▶ WRITTEN TASK: Which lines of the entries contain the string "XGMYO"? Copy each of them.

▶ INPUT DATA:

-- Opening Marker --

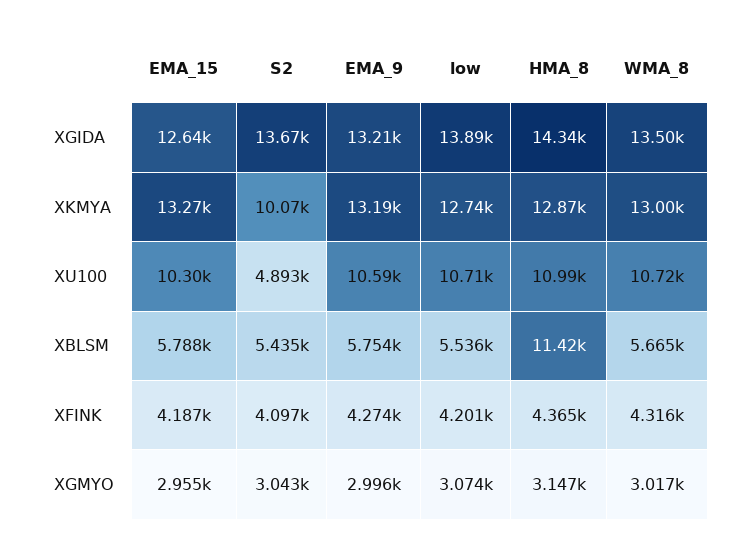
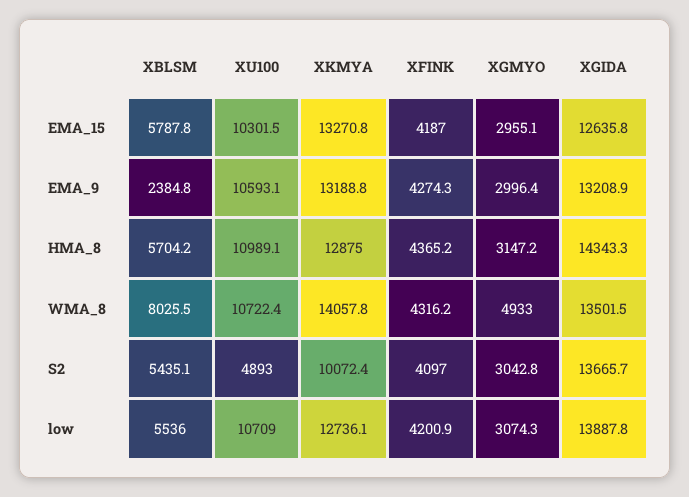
  {
    "EMA_15": {
      "XGIDA": 12635.8,
      "XKMYA": 13270.8,
      "XU100": 10301.5,
      "XBLSM": 5787.8,
      "XFINK": 4187,
      "XGMYO": 2955.1
    },
    "S2": {
      "XGIDA": 13665.7,
      "XKMYA": 10072.4,
      "XU100": 4893,
      "XBLSM": 5435.1,
      "XFINK": 4097,
      "XGMYO": 3042.8
    },
    "EMA_9": {
      "XGIDA": 13208.9,
      "XKMYA": 13188.8,
      "XU100": 10593.1,
-     "XBLSM": 5754,
+     "XBLSM": 2384.8,
      "XFINK": 4274.3,
      "XGMYO": 2996.4
    },
    "low": {
      "XGIDA": 13887.8,
      "XKMYA": 12736.1,
      "XU100": 10709,
      "XBLSM": 5536,
      "XFINK": 4200.9,
      "XGMYO": 3074.3
    },
    "HMA_8": {
      "XGIDA": 14343.3,
      "XKMYA": 12875,
      "XU100": 10989.1,
-     "XBLSM": 11420,
+     "XBLSM": 5704.2,
      "XFINK": 4365.2,
      "XGMYO": 3147.2
    },
    "WMA_8": {
      "XGIDA": 13501.5,
-     "XKMYA": 13000,
+     "XKMYA": 14057.8,
      "XU100": 10722.4,
-     "XBLSM": 5665,
+     "XBLSM": 8025.5,
      "XFINK": 4316.2,
-     "XGMYO": 3017
+     "XGMYO": 4933
    }
  }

-- Closing Marker --

▶ ANSWER SPACE:
      "XGMYO": 2955.1
      "XGMYO": 3042.8
      "XGMYO": 2996.4
      "XGMYO": 3074.3
      "XGMYO": 3147.2
-     "XGMYO": 3017
+     "XGMYO": 4933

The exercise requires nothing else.